Monday, 5 October 2009


Diouana, played by the statuesque Mbissine Thérèse Diop, is a spirited Senegalese nanny who jumps at the opportunity to work in France, hoping to mingle with the upper echelons of society there. Upon arrival, she is treated as a servant by her employers, who tie an apron around her waist and insist on taunting her with monosyllabic commands. Diouana’s narrations and reflections upon the past show us her disillusionment and increasing oppression in her new job, and soon she begins to act up in the hope of being treated more like a human being.

Though it’s not the most admonitory film, it still makes for quite a heavy-handed experience, as almost immediately we are greeted with echoes of post-colonialist racism.
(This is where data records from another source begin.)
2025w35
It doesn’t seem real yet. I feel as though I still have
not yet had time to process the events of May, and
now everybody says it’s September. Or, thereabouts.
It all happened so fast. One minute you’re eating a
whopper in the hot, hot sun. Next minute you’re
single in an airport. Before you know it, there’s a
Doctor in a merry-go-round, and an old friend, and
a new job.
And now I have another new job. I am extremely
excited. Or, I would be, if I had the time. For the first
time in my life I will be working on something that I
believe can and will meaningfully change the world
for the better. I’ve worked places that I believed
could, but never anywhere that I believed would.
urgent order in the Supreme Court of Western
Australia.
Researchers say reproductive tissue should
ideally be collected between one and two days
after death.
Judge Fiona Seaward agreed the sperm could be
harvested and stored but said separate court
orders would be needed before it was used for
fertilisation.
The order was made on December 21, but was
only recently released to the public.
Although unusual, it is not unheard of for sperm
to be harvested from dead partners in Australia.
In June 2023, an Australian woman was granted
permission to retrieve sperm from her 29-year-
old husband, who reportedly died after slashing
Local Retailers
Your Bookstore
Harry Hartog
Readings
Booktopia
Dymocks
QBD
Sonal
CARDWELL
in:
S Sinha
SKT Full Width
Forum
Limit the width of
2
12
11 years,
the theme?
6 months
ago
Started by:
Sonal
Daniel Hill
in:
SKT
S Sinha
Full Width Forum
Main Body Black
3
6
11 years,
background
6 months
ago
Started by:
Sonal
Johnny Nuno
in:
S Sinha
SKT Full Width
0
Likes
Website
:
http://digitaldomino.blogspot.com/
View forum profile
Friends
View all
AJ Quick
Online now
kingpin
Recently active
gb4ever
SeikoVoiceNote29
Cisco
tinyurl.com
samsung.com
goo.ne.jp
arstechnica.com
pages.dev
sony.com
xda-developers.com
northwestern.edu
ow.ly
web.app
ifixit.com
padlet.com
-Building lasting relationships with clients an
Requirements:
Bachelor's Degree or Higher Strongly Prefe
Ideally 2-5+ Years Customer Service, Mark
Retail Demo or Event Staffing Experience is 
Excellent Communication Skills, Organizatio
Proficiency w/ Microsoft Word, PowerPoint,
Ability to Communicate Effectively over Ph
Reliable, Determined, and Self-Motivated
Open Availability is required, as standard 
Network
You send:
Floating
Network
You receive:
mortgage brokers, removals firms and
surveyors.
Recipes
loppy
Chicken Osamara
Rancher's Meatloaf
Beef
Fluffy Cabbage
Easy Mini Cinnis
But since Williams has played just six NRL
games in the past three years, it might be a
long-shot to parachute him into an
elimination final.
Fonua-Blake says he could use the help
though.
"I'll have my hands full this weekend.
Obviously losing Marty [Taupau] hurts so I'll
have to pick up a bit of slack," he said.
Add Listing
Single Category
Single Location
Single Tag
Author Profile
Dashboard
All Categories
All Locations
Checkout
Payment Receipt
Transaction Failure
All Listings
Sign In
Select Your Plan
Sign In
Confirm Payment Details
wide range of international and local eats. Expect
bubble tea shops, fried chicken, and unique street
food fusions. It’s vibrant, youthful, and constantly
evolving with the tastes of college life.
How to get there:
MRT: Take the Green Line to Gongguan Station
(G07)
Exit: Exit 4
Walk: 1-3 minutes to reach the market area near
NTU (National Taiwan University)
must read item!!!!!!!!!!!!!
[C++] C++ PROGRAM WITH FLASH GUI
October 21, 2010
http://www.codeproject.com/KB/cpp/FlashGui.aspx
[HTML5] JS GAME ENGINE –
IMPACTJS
Diouana’s employers discuss her as if she were an animal, knowing that the language barrier will prevent her from climbing the rungs of society. Stylistically, the film evokes a number of French New Wave films, representing the romanticised world that Diouana had envisioned for her sojourn in France. Her gift to her employers, a tribal mask, sits through the film as a reminder of her origins, and is perhaps emblematic of her – and Senegal’s – refusal to hegemonise to French culture. On the other hand, the soundtrack is maddeningly cheap, constantly flapping between the cultural extremes of a shrill honky-tonk piece and a kora riff. This is on many counts an excellent film, but those looking for an introduction to the West African cinematic experience might want to start somewhere else.